*Questions*.
[A] Répondez aux questions suivantes à partir de l'extrait sur Amoris laetitia :
(i) Quel paragraphe d'Amoris laetitia le Pr Seifert présentait-il de manière critique ?
(ii) Selon le Pr Seifert, à quoi se réfère ici la « volonté de Dieu » ?
(iii) Selon Pierantoni, de quoi cette faiblesse la plus profonde est-elle la source potentielle ?
[B] Recopiez fidèlement, dans l'extrait sur Amoris laetitia, le passage allant de « Claudio Pierantoni dénonce » à « le Pr Seifert. ».

___ Texte source ___

Claudio Pierantoni dénonce le « schisme pratique » au sein de l’Eglise

 
On sait que la cause du renvoi du Pr Seifert était sa présentation critique du paragraphe 303 d’Amoris laetitia qui attribue à la réponse à la volonté divine la décision de certains de continuer de vivre dans une situation objectivement adultère. « Du contexte antérieur comme du contexte postérieur, on peut déduire clairement que la « volonté de Dieu » se réfère ici au fait de continuer de vivre dans ce qui constitue objectivement un péché grave », écrivait le Pr Seifert.
 
Même si on peut trouver dans Amoris laetitia des propositions identifiées comme hérétiques par nombre de théologiens, il s’agit là « de sa faiblesse la plus profonde, source potentielle de la destruction de l’ensemble de l’enseignement moral de l’Eglise et même de toute loi naturelle », écrit Pierantoni.

___ Données fournies ___

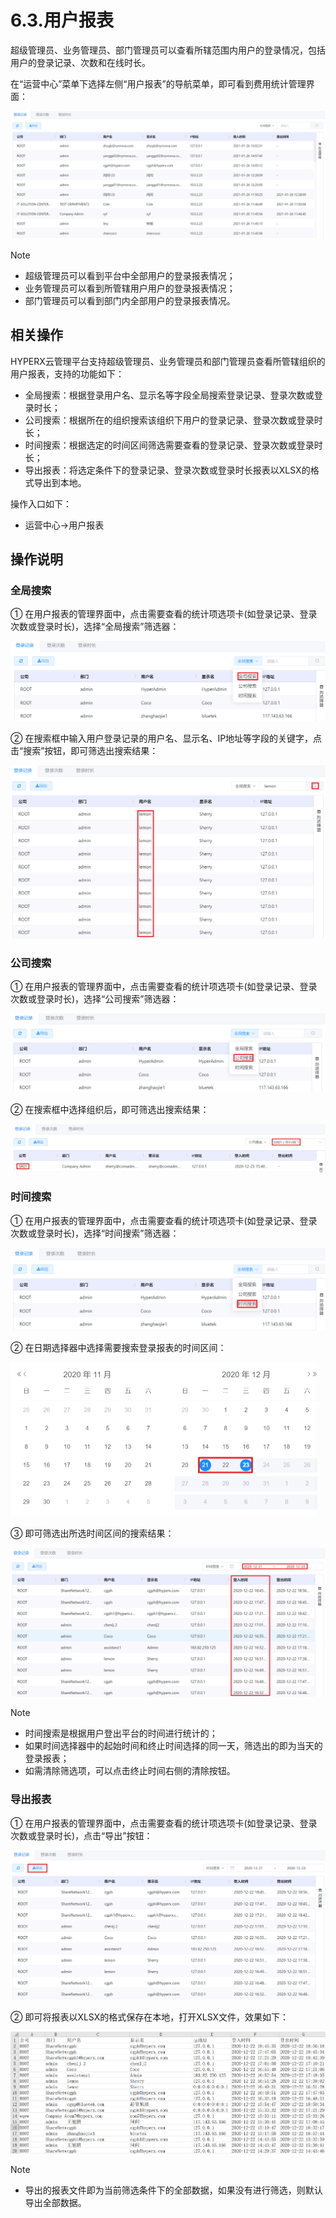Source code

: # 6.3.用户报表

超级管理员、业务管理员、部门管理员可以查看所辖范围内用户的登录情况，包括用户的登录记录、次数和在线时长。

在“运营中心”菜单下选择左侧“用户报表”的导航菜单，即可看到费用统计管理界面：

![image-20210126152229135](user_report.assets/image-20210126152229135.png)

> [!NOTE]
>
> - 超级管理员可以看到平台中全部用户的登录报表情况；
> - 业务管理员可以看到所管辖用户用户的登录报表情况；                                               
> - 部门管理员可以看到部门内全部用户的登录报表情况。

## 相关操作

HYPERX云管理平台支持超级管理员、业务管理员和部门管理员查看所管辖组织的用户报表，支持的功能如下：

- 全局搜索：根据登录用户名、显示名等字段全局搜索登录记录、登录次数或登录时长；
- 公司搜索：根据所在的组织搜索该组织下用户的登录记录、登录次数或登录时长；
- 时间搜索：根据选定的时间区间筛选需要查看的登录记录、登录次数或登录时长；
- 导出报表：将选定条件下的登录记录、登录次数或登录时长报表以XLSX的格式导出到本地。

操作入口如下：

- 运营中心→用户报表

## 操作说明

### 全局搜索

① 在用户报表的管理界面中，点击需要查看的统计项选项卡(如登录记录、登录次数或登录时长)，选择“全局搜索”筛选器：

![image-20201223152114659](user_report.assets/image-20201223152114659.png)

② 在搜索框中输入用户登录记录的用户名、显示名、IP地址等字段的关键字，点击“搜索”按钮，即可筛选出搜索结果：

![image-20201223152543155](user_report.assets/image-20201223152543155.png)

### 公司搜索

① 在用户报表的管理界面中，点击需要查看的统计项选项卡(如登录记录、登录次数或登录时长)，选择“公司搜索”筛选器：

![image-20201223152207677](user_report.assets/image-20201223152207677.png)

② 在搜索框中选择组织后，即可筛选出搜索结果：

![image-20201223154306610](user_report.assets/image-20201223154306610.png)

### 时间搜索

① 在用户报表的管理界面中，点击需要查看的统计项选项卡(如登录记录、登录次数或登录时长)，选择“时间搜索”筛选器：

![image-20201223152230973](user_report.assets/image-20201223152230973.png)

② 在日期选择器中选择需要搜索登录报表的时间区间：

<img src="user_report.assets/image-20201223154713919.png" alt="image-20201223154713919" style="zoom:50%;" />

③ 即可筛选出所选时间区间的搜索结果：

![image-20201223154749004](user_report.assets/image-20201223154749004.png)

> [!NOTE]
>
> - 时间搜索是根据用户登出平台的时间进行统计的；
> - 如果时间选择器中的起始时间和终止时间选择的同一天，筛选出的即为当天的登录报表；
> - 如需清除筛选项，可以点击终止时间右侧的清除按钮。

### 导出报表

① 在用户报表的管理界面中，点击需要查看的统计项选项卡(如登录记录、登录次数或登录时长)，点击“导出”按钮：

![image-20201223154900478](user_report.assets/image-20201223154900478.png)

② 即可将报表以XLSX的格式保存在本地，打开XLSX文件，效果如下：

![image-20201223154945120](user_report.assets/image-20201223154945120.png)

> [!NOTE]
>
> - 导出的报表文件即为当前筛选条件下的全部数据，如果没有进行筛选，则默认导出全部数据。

___
___ Données fournies ___

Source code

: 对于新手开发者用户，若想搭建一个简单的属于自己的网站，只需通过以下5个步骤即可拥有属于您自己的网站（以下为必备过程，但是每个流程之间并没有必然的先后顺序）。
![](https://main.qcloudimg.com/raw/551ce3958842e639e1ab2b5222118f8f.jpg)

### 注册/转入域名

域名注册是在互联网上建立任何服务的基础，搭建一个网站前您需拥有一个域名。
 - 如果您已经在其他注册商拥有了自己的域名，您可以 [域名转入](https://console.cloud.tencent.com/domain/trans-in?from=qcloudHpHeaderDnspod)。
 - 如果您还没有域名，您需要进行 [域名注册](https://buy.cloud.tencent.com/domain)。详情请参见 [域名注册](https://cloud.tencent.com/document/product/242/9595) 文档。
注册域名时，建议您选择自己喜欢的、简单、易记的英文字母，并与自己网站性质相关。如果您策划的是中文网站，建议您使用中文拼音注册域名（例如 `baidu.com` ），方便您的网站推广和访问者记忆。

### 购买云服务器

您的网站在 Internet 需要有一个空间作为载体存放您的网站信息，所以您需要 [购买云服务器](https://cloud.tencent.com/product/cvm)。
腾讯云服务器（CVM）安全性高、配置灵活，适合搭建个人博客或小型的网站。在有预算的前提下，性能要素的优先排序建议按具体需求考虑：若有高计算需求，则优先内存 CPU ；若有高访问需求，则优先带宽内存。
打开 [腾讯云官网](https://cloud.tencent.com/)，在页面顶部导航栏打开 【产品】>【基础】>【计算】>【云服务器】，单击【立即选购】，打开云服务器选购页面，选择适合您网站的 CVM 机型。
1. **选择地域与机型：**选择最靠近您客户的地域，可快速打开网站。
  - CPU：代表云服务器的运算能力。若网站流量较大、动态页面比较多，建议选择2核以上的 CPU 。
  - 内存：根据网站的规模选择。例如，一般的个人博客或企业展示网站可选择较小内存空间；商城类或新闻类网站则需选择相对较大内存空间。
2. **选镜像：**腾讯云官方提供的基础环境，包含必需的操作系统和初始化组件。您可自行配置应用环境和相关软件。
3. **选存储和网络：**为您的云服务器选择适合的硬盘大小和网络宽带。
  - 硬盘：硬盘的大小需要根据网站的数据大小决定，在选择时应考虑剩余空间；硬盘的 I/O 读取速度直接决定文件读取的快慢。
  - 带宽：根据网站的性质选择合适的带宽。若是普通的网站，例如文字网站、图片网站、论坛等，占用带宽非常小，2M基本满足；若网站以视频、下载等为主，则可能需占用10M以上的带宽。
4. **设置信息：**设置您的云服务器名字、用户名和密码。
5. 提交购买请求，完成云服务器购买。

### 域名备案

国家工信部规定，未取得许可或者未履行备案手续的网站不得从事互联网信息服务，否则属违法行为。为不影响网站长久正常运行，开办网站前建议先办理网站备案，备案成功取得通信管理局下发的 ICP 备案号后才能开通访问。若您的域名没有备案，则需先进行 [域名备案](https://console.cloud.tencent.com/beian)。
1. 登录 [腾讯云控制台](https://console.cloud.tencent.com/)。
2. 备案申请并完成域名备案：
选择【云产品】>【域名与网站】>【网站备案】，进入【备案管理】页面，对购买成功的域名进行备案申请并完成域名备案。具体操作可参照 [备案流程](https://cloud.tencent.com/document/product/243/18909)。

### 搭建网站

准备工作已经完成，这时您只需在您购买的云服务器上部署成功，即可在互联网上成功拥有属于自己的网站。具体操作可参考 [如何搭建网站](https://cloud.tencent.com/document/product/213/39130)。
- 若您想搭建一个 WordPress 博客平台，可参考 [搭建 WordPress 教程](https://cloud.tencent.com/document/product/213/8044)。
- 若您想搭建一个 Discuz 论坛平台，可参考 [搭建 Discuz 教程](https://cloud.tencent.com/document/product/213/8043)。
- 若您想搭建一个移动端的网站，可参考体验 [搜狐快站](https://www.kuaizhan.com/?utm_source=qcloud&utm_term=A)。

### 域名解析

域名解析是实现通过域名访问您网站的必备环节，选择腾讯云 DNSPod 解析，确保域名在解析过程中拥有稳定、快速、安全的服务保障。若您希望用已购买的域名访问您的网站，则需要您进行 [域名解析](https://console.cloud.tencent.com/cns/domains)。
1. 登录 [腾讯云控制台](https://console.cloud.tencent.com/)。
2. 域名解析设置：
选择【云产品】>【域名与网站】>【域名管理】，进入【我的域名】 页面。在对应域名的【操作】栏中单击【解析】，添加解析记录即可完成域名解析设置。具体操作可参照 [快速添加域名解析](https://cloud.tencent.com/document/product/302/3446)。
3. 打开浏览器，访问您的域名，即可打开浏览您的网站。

___

*Réponses*.
[A]
(i) Le paragraphe 303.
(ii) Au fait de continuer de vivre dans ce qui constitue objectivement un péché grave.
(iii) De la destruction de l'ensemble de l'enseignement moral de l'Eglise et même de toute loi naturelle.

[B]
Claudio Pierantoni dénonce le « schisme pratique » au sein de l’Eglise

 
On sait que la cause du renvoi du Pr Seifert était sa présentation critique du paragraphe 303 d’Amoris laetitia qui attribue à la réponse à la volonté divine la décision de certains de continuer de vivre dans une situation objectivement adultère. « Du contexte antérieur comme du contexte postérieur, on peut déduire clairement que la « volonté de Dieu » se réfère ici au fait de continuer de vivre dans ce qui constitue objectivement un péché grave », écrivait le Pr Seifert.